Problem description
The lines to print run from the top of the material below to the line with "If we describe", inclusive; please copy them exactly, without pictures.

Top of Input records

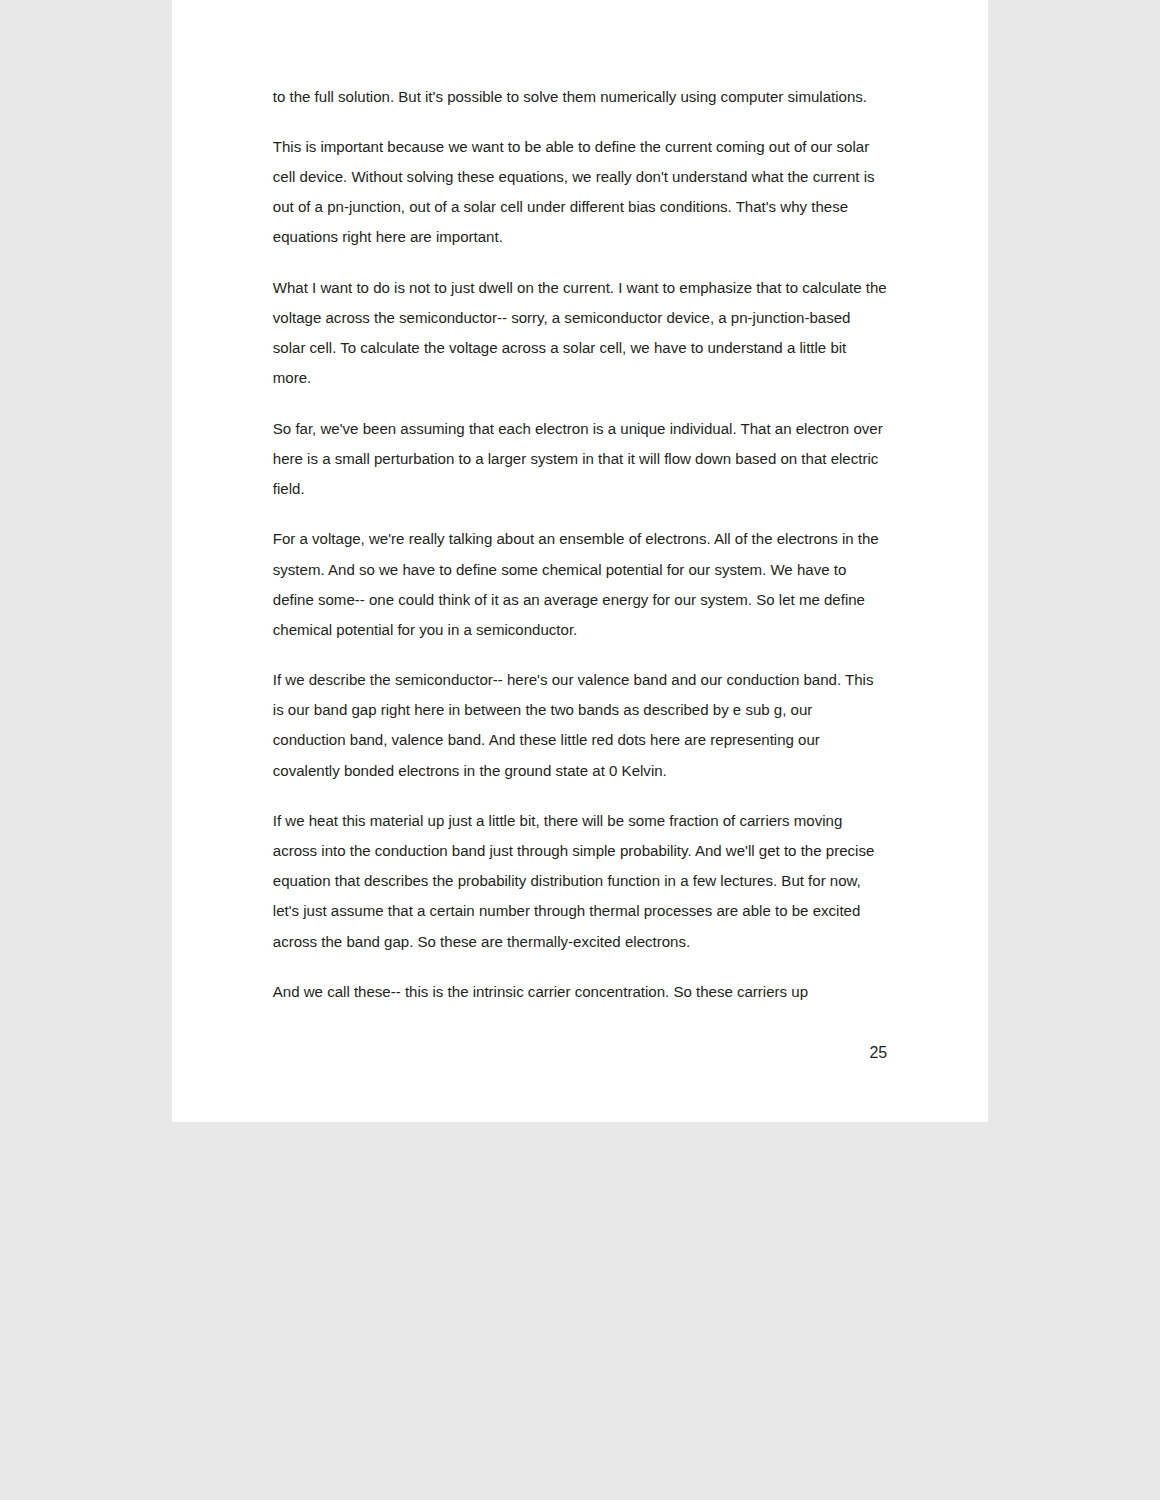to the full solution. But it's possible to solve them numerically using computer simulations.
This is important because we want to be able to define the current coming out of our solar cell device. Without solving these equations, we really don't understand what the current is out of a pn-junction, out of a solar cell under different bias conditions. That's why these equations right here are important.
What I want to do is not to just dwell on the current. I want to emphasize that to calculate the voltage across the semiconductor-- sorry, a semiconductor device, a pn-junction-based solar cell. To calculate the voltage across a solar cell, we have to understand a little bit more.
So far, we've been assuming that each electron is a unique individual. That an electron over here is a small perturbation to a larger system in that it will flow down based on that electric field.
For a voltage, we're really talking about an ensemble of electrons. All of the electrons in the system. And so we have to define some chemical potential for our system. We have to define some-- one could think of it as an average energy for our system. So let me define chemical potential for you in a semiconductor.
If we describe the semiconductor-- here's our valence band and our conduction band. This is our band gap right here in between the two bands as described by e sub g, our conduction band, valence band. And these little red dots here are representing our covalently bonded electrons in the ground state at 0 Kelvin.
If we heat this material up just a little bit, there will be some fraction of carriers moving across into the conduction band just through simple probability. And we'll get to the precise equation that describes the probability distribution function in a few lectures. But for now, let's just assume that a certain number through thermal processes are able to be excited across the band gap. So these are thermally-excited electrons.
And we call these-- this is the intrinsic carrier concentration. So these carriers up
25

Bottom of Input records

Exercise response
to the full solution. But it's possible to solve them numerically using computer simulations.
This is important because we want to be able to define the current coming out of our solar cell device. Without solving these equations, we really don't understand what the current is out of a pn-junction, out of a solar cell under different bias conditions. That's why these equations right here are important.
What I want to do is not to just dwell on the current. I want to emphasize that to calculate the voltage across the semiconductor-- sorry, a semiconductor device, a pn-junction-based solar cell. To calculate the voltage across a solar cell, we have to understand a little bit more.
So far, we've been assuming that each electron is a unique individual. That an electron over here is a small perturbation to a larger system in that it will flow down based on that electric field.
For a voltage, we're really talking about an ensemble of electrons. All of the electrons in the system. And so we have to define some chemical potential for our system. We have to define some-- one could think of it as an average energy for our system. So let me define chemical potential for you in a semiconductor.
If we describe the semiconductor-- here's our valence band and our conduction band. This is our band gap right here in between the two bands as described by e sub g, our conduction band, valence band. And these little red dots here are representing our covalently bonded electrons in the ground state at 0 Kelvin.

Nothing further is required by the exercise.